» EXERCISE GOAL:
Please extend the page on convolution reverb for hearing aids, picking up right after its last line.

» PAGE:
● ● ● ● ● ● ●
Why Convolution Reverb Matters in Hearing Aids

Traditional algorithmic reverbs (Schroeder, Freeverb) use cascaded comb and allpass filters to approximate room acoustics. They're cheap—under 5% CPU—but sound metallic and fail to reproduce real-world decay patterns. For hearing aid users adjusting to amplification, unnatural reverb tail artifacts trigger cognitive fatigue. Convolution reverb samples actual room impulse responses: you record a space's acoustic signature (typically with a sine sweep or MLS burst), deconvolve it, and use the resulting IR as a filter kernel. The output is indistinguishable from being in that space.

The challenge: a 1.5-second IR at 48kHz is 72,000 taps. Direct convolution at 256-sample block size costs 72,000 × 256 = 18.4M MACs per block. At 187 blocks/second, that's 3.4 billion operations/second—half the thermal budget of an iPhone 12's DSP alone, before any gain compensation or feedback suppression.

Offline IR Preprocessing Pipeline

The first optimization happens before the app ships. Raw impulse responses from measurement rigs contain DC offset, pre-ring (causality violations from time-alignment errors), and out-of-band noise. A preprocessing pipeline cleans and optimizes:

  • Trim pre-ring: Cross-correlate with the original stimulus, find the true t=0, truncate everything before.
● ● ● ● ● ● ●
» EXCERPTED RECORDS:

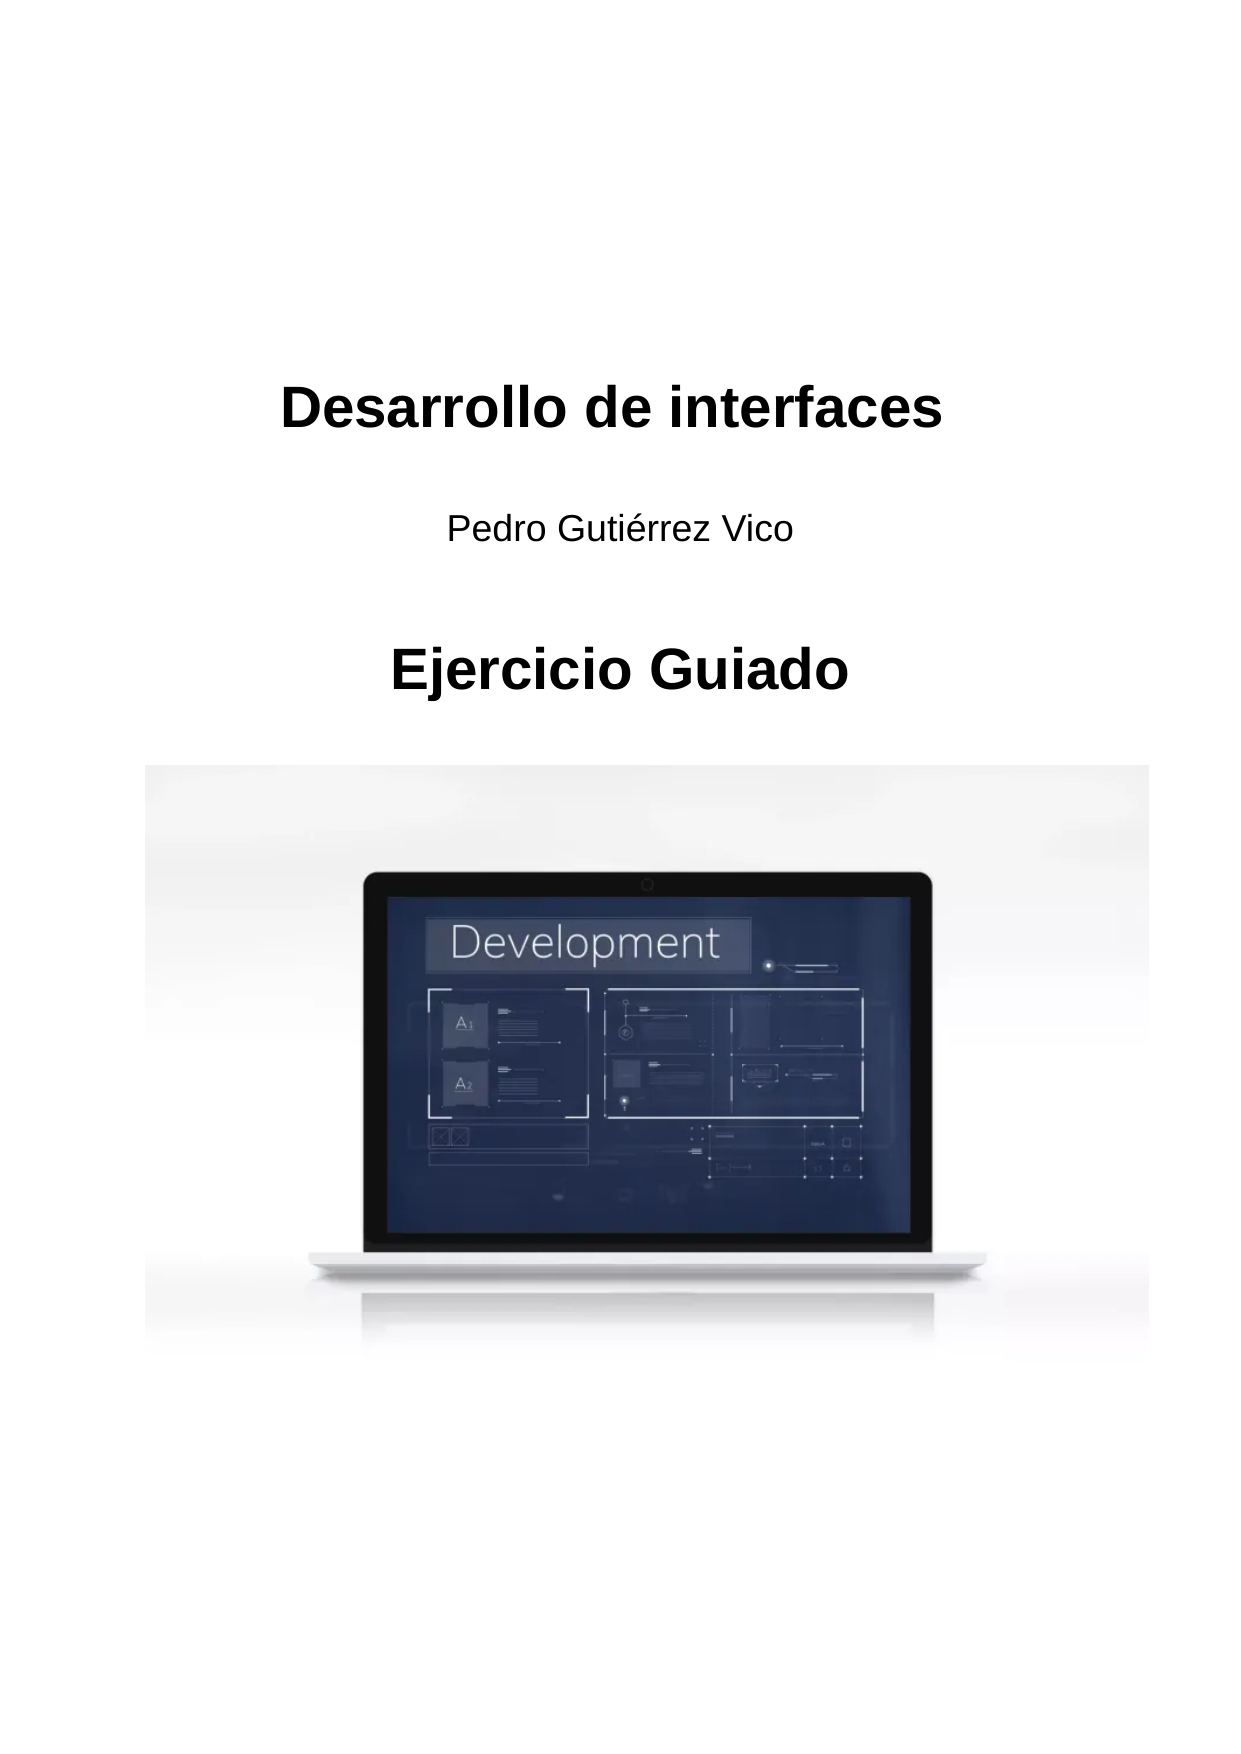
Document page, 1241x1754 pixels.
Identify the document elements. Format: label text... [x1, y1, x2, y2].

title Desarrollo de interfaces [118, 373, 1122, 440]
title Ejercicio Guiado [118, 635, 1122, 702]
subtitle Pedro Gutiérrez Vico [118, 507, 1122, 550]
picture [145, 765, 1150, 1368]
● ● ● ● ● ● ●
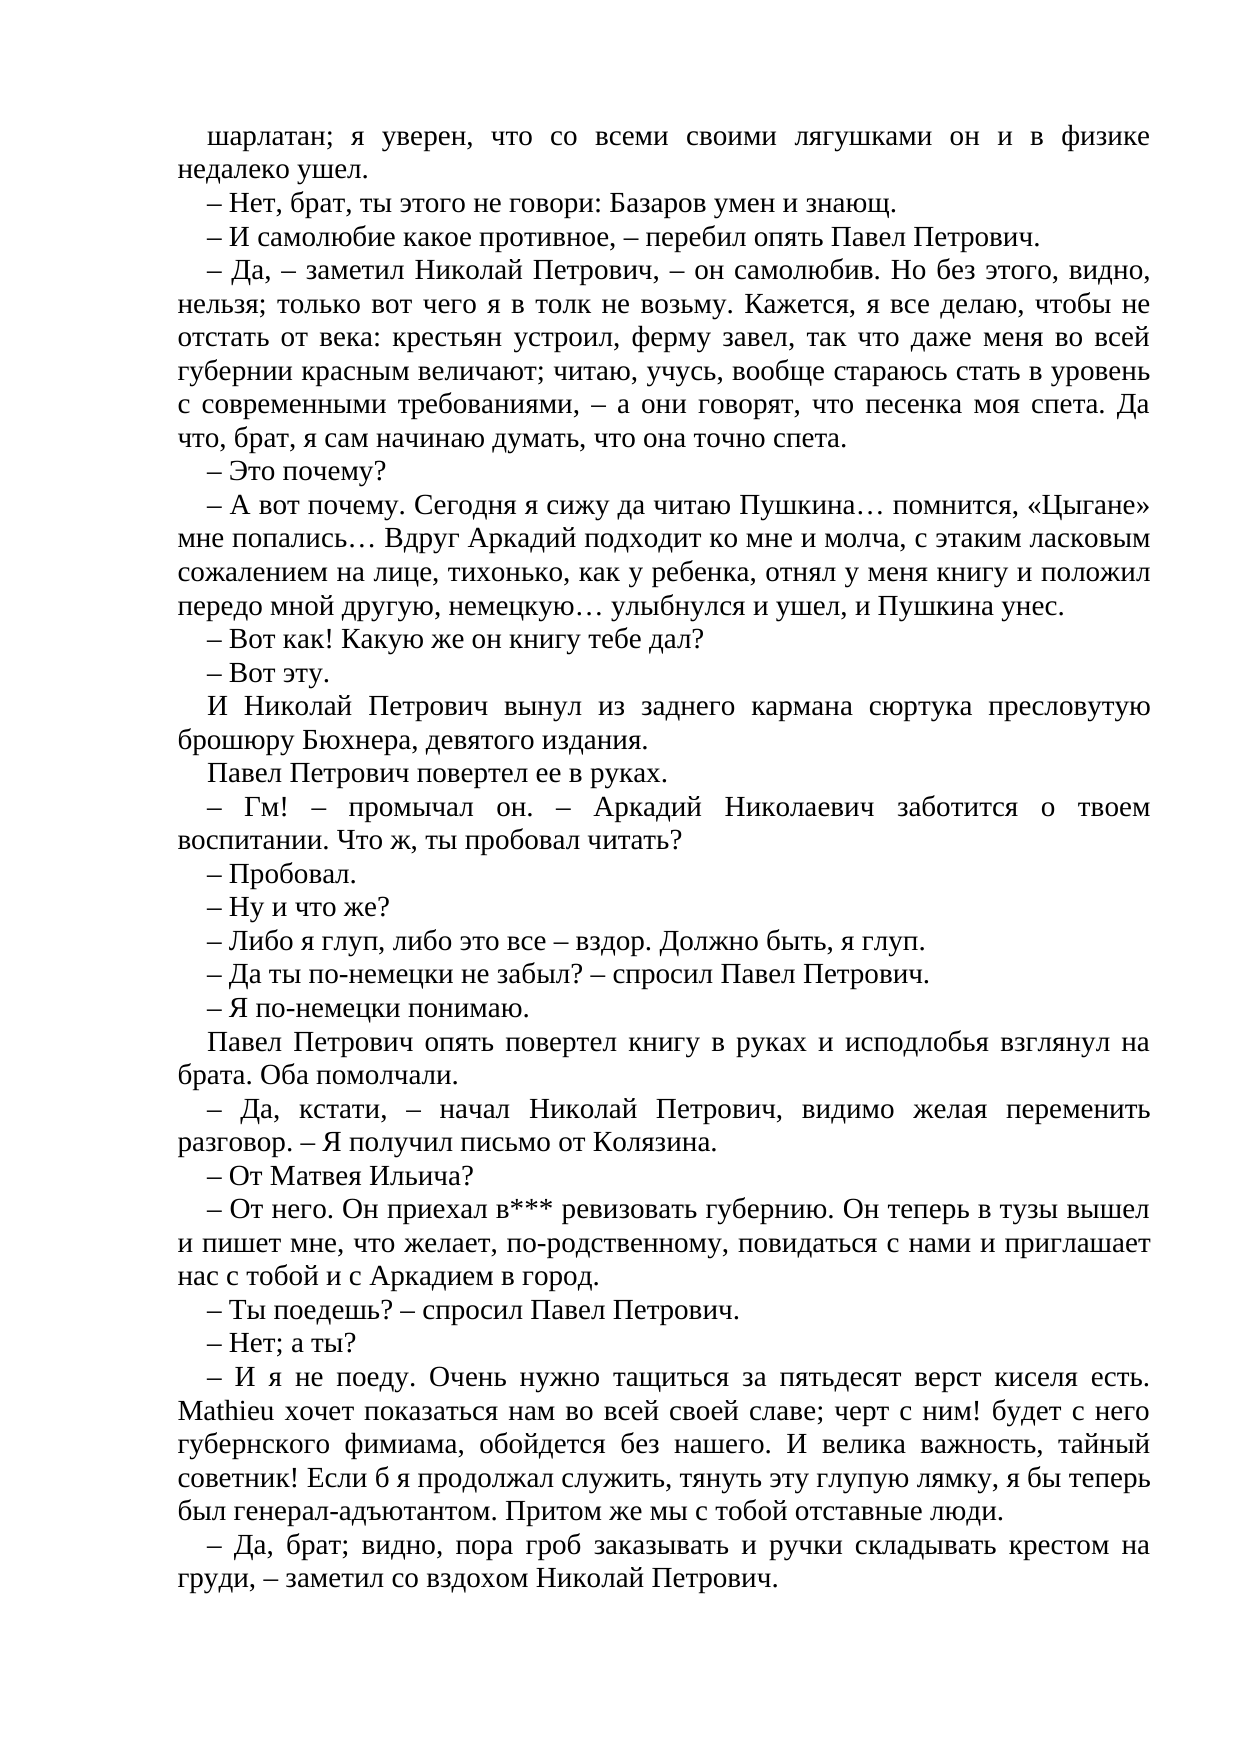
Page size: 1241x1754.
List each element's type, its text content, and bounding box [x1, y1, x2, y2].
● ● ● ● ● ● ●
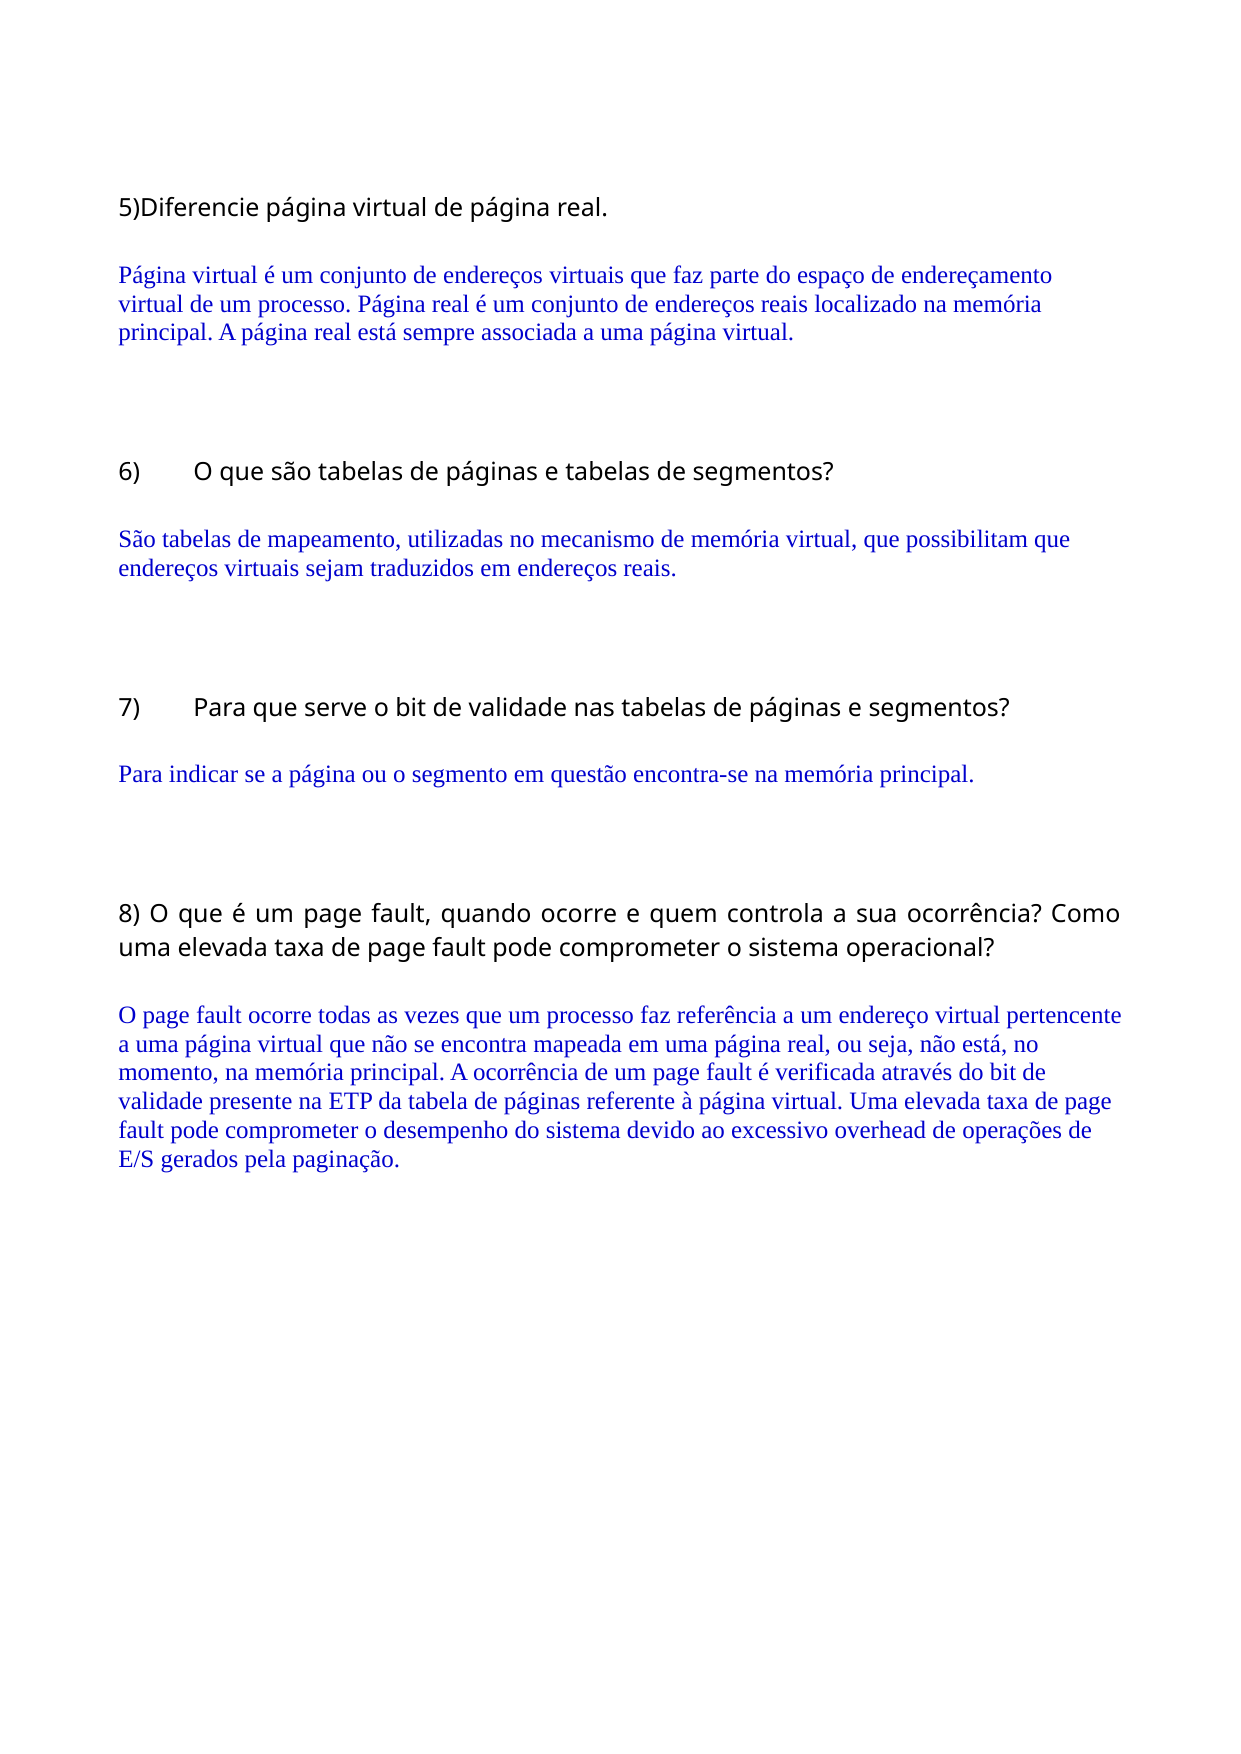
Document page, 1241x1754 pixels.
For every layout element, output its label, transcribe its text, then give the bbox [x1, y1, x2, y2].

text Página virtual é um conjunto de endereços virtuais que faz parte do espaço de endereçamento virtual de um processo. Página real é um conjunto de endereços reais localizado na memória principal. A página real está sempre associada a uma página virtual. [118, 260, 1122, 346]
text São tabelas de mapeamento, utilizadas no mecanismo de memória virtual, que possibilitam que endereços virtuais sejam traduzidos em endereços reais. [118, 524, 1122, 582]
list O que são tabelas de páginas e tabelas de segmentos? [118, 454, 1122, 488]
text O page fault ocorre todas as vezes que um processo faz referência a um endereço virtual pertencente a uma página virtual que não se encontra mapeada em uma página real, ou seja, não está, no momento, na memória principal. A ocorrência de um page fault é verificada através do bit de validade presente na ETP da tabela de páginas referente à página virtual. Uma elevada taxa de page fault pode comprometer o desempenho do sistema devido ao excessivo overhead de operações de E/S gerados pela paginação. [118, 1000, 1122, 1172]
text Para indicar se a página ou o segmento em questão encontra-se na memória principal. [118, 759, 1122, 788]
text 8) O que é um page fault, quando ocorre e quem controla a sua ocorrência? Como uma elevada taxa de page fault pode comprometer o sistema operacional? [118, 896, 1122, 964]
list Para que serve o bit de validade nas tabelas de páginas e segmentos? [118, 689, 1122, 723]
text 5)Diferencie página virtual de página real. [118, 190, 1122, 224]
● ● ● ● ● ● ●
» TASK RESULT:
  • Fade tails: Apply exponential decay window starting at -60dB point to eliminate quantization noise floor.
  • Resample to target rate: If the device audio graph runs at 48kHz, sinc-resample the IR once offline rather than on every frame.
  • Normalize energy: Scale so RMS power matches a reference to prevent volume jumps when switching IRs.

For a concert hall IR, this typically reduces 4 seconds of raw capture to 1.2 seconds of usable kernel, saving 40% memory and compute. Store as 16-bit PCM; 24-bit offers no perceptual benefit for reverb tails below -40dB.

Frequency-Domain Convolution with Overlap-Add

The breakthrough is the convolution theorem: convolution in time equals multiplication in frequency. FFT the input block, FFT the IR once at init, complex-multiply, IFFT back. For an N-sample block and M-tap IR, this is O((N+M)log(N+M)) instead of O(N×M). At block size 512 and IR length 48,000, time-domain costs 24.5M MACs; FFT-based costs ~60K—a 400× speedup.

The catch: FFT convolution is circular. You need overlap-add (OLA) or overlap-save to handle block boundaries. OLA partitions the IR into L-sample chunks, convolves each with the input block, and sums the overlapping tails. For mobile, uniform partitioning works well:

IR_chunks = [IR[0:512], IR[512:1024], IR[1024:1536], ...]
for each input block:
  FFT(input + zero_padding)
  for chunk in IR_chunks:
    result += IFFT(FFT(input) * FFT_precomputed(chunk))
  output = result[0:512]
  overlap_buffer = result[512:1024]

Precompute FFT(chunk) once at app launch and cache in memory. For a 1-second IR at 512-sample partitions, that's 94 chunks × 1KB FFT = 94KB. Acceptable on modern devices.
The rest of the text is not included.